Allow me to clarify: making a reasonable profit is indeed a real determinant of a number of issues that surround the actual practice of arts. Can this community afford to support my work? If not, I might need to move elsewhere, or do some different work. What should I charge for my work? This needs to be determined in view of a complex set of factors: for instance, the concrete costs of crafting with excellence; and the conditions of those worked for, of the market, and of the needs of the worker and his family, etc.

But the age in which we live tends to obscure or directly deny these points. Making a profit consistently tends to overwhelm the spirit and practice of true crafts. The various arts/crafts of human life are often sacrificed to the now dominant art of money-making. The spirit of the craft, which should supply our primary approach and practice of human work, has bowed to the god of profit.

And so many of us don’t know what to do. Or perhaps this has gone so far that we are not aware of what has happened, or how things could be. We just feel that something is wrong.

One symptom of this trend is the growth of practices such as gaming the system by short term stock trading. Let me be clear: I will not claim if and when such practices are illicit. Rather, in light of the above, I simply point to a contrast between such practices and the exercise of a real craft/art.

The money-making schemes to which I refer have one key thing in common: they directly concern no real product of excellence. Unlike the real crafts they do not cultivate a sense of hard work unto the end of a product of intrinsic quality, excellence and worth in human life.

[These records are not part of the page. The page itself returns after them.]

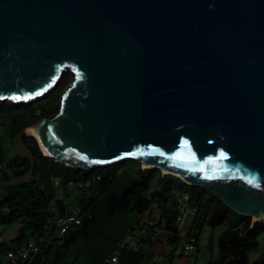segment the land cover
Masks as SVG:
<instances>
[{
    "label": "water",
    "instance_id": "water-1",
    "mask_svg": "<svg viewBox=\"0 0 264 264\" xmlns=\"http://www.w3.org/2000/svg\"><path fill=\"white\" fill-rule=\"evenodd\" d=\"M64 73L55 115L11 140L28 172L0 187L32 178V138L66 167L139 162L264 220V0H0V103Z\"/></svg>",
    "mask_w": 264,
    "mask_h": 264
},
{
    "label": "trees",
    "instance_id": "trees-1",
    "mask_svg": "<svg viewBox=\"0 0 264 264\" xmlns=\"http://www.w3.org/2000/svg\"><path fill=\"white\" fill-rule=\"evenodd\" d=\"M14 109V106L0 104V115L10 114ZM49 113L50 110L43 108L34 119L46 118ZM25 126L30 125L22 122L21 116H11L4 135L0 136V165L4 163L5 143ZM24 143L36 158L32 178L23 185L3 187L0 192V226L20 225L17 237L10 241L11 245L17 246L34 235H41L50 216L48 208L51 204L56 205L61 214L72 211L65 200L56 196L51 178L59 180V187L64 188L65 194L69 193L66 186L70 182H90L86 190L80 191L81 198L77 199L81 225L61 238L50 239L32 264H144V250L140 244L136 243V248L128 243L123 244L127 229L131 235L132 226L149 213L155 204L163 214L167 241L172 244L181 241L175 226L177 212L173 193L177 190L187 192L190 195L189 204L198 207V217L191 231L199 233L207 226L214 229L223 224L228 225V229L217 238V257L207 264H249L250 255L258 251L257 239L264 233V220L251 223L249 218L233 214L209 193L188 187L179 178L161 175L157 170H141L134 161L82 172L43 157L34 139L26 138ZM18 160L21 161V171L16 178L29 170L26 159ZM6 170L2 171L0 181L8 180ZM116 217L120 220L114 219L111 223V219ZM109 222L111 225L116 222L113 228H116L114 231L117 234L110 230ZM11 249L10 245L0 244V260ZM112 258L115 262L111 261ZM251 264H264V257Z\"/></svg>",
    "mask_w": 264,
    "mask_h": 264
},
{
    "label": "built area",
    "instance_id": "built-area-1",
    "mask_svg": "<svg viewBox=\"0 0 264 264\" xmlns=\"http://www.w3.org/2000/svg\"><path fill=\"white\" fill-rule=\"evenodd\" d=\"M2 121L0 119V128ZM6 170L5 162L0 165V176L2 171ZM99 180L98 178H96ZM51 186L55 189L59 186V180L57 178H51ZM89 181L70 182L67 184L66 189L68 192L72 190L82 191L89 187ZM149 199V196L146 197ZM173 198L176 204L177 217L175 219V226L177 228V236L183 243V252L185 254L198 253V239L192 235L191 228L194 221L198 217V207L191 206L189 204L190 195L181 190H177L173 193ZM57 199V198H56ZM50 216L47 218L44 224L41 235H34L28 241L13 246L10 241H5L0 237V244L6 246H12V249L6 253L5 258L9 261V264H32L34 258L42 252V247L52 238H61L71 232H74L78 226L81 225V210L77 208L76 211H71L68 214H61L59 208L51 204L48 208ZM187 216L190 217L186 220ZM185 227L187 231L182 228ZM131 237L135 244H140L144 250L143 262L148 264L151 260L152 246L160 240L159 235L164 231L163 214L161 210L155 213L154 210H150L140 218L138 223L132 226ZM167 234V233H166ZM128 243L129 246L134 244L125 240L123 244ZM115 262V259H111Z\"/></svg>",
    "mask_w": 264,
    "mask_h": 264
},
{
    "label": "rangeland",
    "instance_id": "rangeland-1",
    "mask_svg": "<svg viewBox=\"0 0 264 264\" xmlns=\"http://www.w3.org/2000/svg\"><path fill=\"white\" fill-rule=\"evenodd\" d=\"M70 83V75L68 73H64L61 79V82L59 83V85L55 88V90L52 93H49L48 95H46L43 98H40L36 101H34L33 103H31L28 106H24V105H16L14 103H9V102H3L0 103L1 105H7L9 107L14 106L15 109L13 112L6 113V114H2L0 115V119L2 120L3 125L0 128V136L4 135V132L7 128V124L10 122L11 116L15 115V116H21V121L25 122L26 125H33L34 123H36L38 120L37 118L34 119V116L39 114V111L43 108H45V110H50L49 117H52L53 115H55L58 104L60 102V98L62 95V92L64 91V89L68 86V84ZM54 94V96H53ZM4 158L3 161L7 164L8 169L6 170V173L8 174V180L10 179H14L16 178L15 176L17 175V173H19L21 171V161L18 160V157L16 156L15 150L12 146V141L7 140V142L5 143L4 147ZM42 155V153H41ZM141 168V170L147 169L143 167V165L139 162H137ZM166 172H163V174ZM3 187H0V192L2 191ZM56 196L58 198H62L63 200H65V202L69 205V209L72 211H76L78 208L79 202L77 201V199H80L82 196V193L80 191L77 190H72L70 191L68 194H65V190L64 188H62L61 186L56 189ZM154 210L155 213H158L159 210L156 208V205L154 204L151 208V210ZM114 219L120 220V218L116 217V218H112L111 219V223L114 221ZM190 217L187 216L186 220H189ZM255 220H251V223H253ZM111 223L109 222L108 224L111 225ZM116 223V222H115ZM114 223V224H115ZM111 225L110 230H112L114 232V234H117L118 232H115L114 230H116V228H113V225ZM123 226V223H122ZM19 228L20 225L18 223H14L11 224L9 226L6 227H2L0 226V237L5 240V241H12L14 240L19 232ZM183 230L187 231V229L185 227L182 228ZM228 229V225L227 224H223L220 226H217L214 229L207 227H204L201 231V235L199 237L200 240V244L201 246H205L207 244H205L206 242V238H208L211 234H214V239L212 241V247L210 249H206V255L199 257V262L201 264H206L207 263V257L212 254L213 252V257H215L218 254V249H217V243H216V235L218 233H221L225 230ZM192 234L197 237L198 233L194 230L192 232ZM133 234L130 235L129 233V229H127V237L125 238L127 241H129L130 243L134 244L135 246V241L131 238ZM28 241V240H27ZM258 244H259V248L258 251L253 252L250 255V259H249V264L251 263V261L253 259H255L256 255L258 253H260L261 251H264V233H261L257 239ZM209 244V245H210ZM179 248L183 247V243L181 241H178V243L176 244ZM137 246H135L136 248ZM206 247V246H205ZM213 249V250H212ZM217 257V256H216ZM215 259V258H214ZM1 264H9V261L5 258L2 257L0 260Z\"/></svg>",
    "mask_w": 264,
    "mask_h": 264
},
{
    "label": "crops",
    "instance_id": "crops-1",
    "mask_svg": "<svg viewBox=\"0 0 264 264\" xmlns=\"http://www.w3.org/2000/svg\"><path fill=\"white\" fill-rule=\"evenodd\" d=\"M192 230L191 232H193ZM220 233L216 235V243H217V238ZM193 235V234H192ZM197 239H198V253H189L185 254L183 252L182 248L178 249V246L176 244H172L167 241L168 235L163 231L159 237L160 240H158L151 249V260L148 264H201L199 262V257L206 255V249H210L212 247V241L214 239V234H211L208 238H206V243L207 245L201 246L199 237L201 235V232L197 234ZM182 242V241H181ZM211 243V244H210ZM210 244V245H209ZM213 250V249H212ZM218 255V254H217ZM216 255V256H217ZM213 252L207 257V263L210 260H213L215 257H213ZM264 257V251H261L258 253L251 261L253 263L256 260H260ZM206 263V264H207ZM250 263V264H251Z\"/></svg>",
    "mask_w": 264,
    "mask_h": 264
},
{
    "label": "bare ground",
    "instance_id": "bare-ground-1",
    "mask_svg": "<svg viewBox=\"0 0 264 264\" xmlns=\"http://www.w3.org/2000/svg\"><path fill=\"white\" fill-rule=\"evenodd\" d=\"M27 136H30V137H33V138H36V128L34 126H32L31 128H29L27 130V133H26ZM42 153L43 155H46L45 151L42 149ZM144 168H146V165L142 164ZM166 174V173H164Z\"/></svg>",
    "mask_w": 264,
    "mask_h": 264
},
{
    "label": "snow or ice",
    "instance_id": "snow-or-ice-1",
    "mask_svg": "<svg viewBox=\"0 0 264 264\" xmlns=\"http://www.w3.org/2000/svg\"><path fill=\"white\" fill-rule=\"evenodd\" d=\"M80 78V74L79 73H77V79H79ZM40 93H37V95H39ZM26 99H29V98H31V97H25ZM18 99V98H17ZM185 143H187V142H185ZM144 153L143 152H141V155H143ZM80 159H82V160H86L87 159V157H85V156H81L80 157ZM209 178H212V177H209ZM250 183L252 182V181H249ZM257 187L259 186V185H256Z\"/></svg>",
    "mask_w": 264,
    "mask_h": 264
}]
</instances>
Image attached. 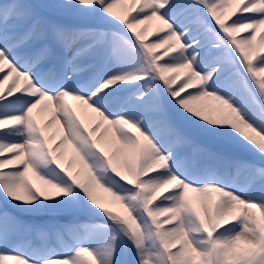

One may ask: but so what? If it’s not dishonest, why not use it to make money?

A brief thought, toward a larger discussion: regardless of other aspects, such practices tend to focus one’s attention on mere profit. What can I do here to squeeze out more than I put in? This, I contend, in the spirit of Plato and Aristotle, works against the spirit of the craft, where our work is first about serving—serving the true excellence of the product, and of those worked for.

According to Plato, when the trader—or the practitioner of the art of ‘money-making’—looks at sheep, he asks himself what will people pay for them. The shepherd, when he looks at sheep, asks himself how to make them flourish. The difference is real.

There is a time and a place in society for the trader. But what if his attitude and approach become dominant? What if the spirit of trading largely replaces the spirit of crafting? And more and more according to that spirit, our sheep are raised, our buildings are built, and our medicine is prescribed? And our communities are governed?

The spirit and the practice of the crafts is not dead, and never will be, for it arises from deep within the human soul. Even a trader can cultivate a spirit of crafting. But we will need to rediscover it, and honor it, and cultivate it. And we can start in our own daily life.